Okay, I explained what I did not like about P.T.’s column. I don’t want to leave out what I like, and there’s a lot I like.
Penelope makes the point very often that we shouldn’t plan on spending our whole careers working for one company. I agree completely.
Loyalty to an employer is fine, but loyalty is a two-way street. Corporations are inherently disloyal to their employees; only individuals have personal feelings like loyalty. The time may come when your employer will lay off several thousand employees. It’s nothing personal; it’s business, as the Godfather said.
The approach to take is to be honest and give the full measure of work for the pay you receive; and never bad-mouth the company you work for. But realize that the time will eventually come when you will leave. When you do go, leave on good terms! Never poison the well for yourself.

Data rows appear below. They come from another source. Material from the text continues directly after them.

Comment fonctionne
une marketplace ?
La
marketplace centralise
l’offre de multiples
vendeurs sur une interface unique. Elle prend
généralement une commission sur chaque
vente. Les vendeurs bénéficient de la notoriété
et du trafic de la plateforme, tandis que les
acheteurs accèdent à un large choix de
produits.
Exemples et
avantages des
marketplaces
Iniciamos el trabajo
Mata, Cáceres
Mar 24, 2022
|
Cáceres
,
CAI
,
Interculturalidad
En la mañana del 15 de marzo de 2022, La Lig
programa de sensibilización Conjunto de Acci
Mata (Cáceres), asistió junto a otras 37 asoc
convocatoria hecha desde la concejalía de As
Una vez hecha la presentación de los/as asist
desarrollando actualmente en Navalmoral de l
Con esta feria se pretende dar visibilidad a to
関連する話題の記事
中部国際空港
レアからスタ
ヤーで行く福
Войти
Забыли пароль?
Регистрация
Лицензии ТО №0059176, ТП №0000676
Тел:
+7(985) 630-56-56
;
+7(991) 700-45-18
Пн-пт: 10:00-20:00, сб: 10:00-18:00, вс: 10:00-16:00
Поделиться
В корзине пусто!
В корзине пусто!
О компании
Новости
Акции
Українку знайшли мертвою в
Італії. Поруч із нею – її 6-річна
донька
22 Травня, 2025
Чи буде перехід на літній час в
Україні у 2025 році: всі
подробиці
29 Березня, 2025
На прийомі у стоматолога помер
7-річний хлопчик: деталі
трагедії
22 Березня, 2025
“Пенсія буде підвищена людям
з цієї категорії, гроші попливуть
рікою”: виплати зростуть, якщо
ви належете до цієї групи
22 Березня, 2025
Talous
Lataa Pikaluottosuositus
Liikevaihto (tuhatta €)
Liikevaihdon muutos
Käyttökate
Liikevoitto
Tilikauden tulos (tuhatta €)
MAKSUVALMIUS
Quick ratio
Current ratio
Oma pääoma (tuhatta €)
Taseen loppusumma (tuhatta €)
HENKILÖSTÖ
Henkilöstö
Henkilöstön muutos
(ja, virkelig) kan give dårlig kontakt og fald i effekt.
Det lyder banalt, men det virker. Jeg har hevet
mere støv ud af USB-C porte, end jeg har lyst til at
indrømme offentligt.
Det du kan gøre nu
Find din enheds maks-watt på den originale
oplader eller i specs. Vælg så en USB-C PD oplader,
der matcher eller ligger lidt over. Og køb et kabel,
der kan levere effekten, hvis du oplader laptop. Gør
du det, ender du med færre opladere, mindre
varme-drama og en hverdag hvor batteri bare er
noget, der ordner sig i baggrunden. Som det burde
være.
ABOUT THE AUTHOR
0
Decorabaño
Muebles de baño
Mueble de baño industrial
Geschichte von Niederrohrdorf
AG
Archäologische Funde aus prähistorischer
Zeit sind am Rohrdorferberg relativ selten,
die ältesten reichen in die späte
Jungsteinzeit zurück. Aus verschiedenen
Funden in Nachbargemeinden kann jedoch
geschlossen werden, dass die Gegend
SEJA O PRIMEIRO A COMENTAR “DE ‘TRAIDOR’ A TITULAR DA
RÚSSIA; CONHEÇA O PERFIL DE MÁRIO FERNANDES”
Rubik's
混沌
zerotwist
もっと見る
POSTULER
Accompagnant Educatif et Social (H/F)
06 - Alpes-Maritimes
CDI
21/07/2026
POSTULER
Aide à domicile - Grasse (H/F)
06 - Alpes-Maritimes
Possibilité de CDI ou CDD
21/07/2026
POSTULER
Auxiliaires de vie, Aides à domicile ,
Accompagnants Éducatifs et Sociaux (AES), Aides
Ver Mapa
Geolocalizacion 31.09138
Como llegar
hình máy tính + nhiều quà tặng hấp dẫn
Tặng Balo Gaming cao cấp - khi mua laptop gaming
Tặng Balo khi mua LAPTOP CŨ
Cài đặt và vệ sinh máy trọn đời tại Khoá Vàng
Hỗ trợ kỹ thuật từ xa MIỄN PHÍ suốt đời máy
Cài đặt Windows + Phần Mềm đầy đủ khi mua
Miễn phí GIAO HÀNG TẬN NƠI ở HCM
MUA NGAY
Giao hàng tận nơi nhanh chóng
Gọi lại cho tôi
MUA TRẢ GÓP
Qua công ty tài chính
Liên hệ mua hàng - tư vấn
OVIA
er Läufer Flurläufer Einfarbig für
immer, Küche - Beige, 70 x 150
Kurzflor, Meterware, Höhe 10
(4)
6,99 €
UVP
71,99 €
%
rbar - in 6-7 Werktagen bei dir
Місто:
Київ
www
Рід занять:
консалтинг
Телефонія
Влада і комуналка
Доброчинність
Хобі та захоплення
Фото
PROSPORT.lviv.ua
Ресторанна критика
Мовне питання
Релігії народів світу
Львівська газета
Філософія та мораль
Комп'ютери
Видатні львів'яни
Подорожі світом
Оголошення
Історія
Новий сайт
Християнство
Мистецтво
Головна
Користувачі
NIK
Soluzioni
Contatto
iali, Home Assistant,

Build your brand. That is another theme that runs through these columns. It is very good advice. For a scientist, it means building your professional reputation, becoming known for being good at whatever field or fields are your specialty, and being active in your professional society. For a marketing person, it means being good at laying out advertising campaigns and making your association with the campaigns known to others. And so on.
Gaps in your resume? That’s a tough one. They have to be the right kinds of gaps. I have a four-year gap in mine, but that was when I returned to school for my Ph.D. Some people take a year off to hike the Appalachian Trail. Whether that is seen as good or not depends on their field of work. For a physical training coach it probably is seen as good. For an artist, ditto. For a sales manager? It doesn’t look so good.
Don’t work 70-hour weeks and let your health go to pot. Take time to take care of yourself. Penelope keeps repeating that, and she keeps getting flak for it. But she is 100% right.
Others have pointed out that Yahoos like to flame columnists. They even give Ben Stein grief. I’d say it is just something that comes with the territory. It’s not you, Penelope; it’s the audience on Yahoo.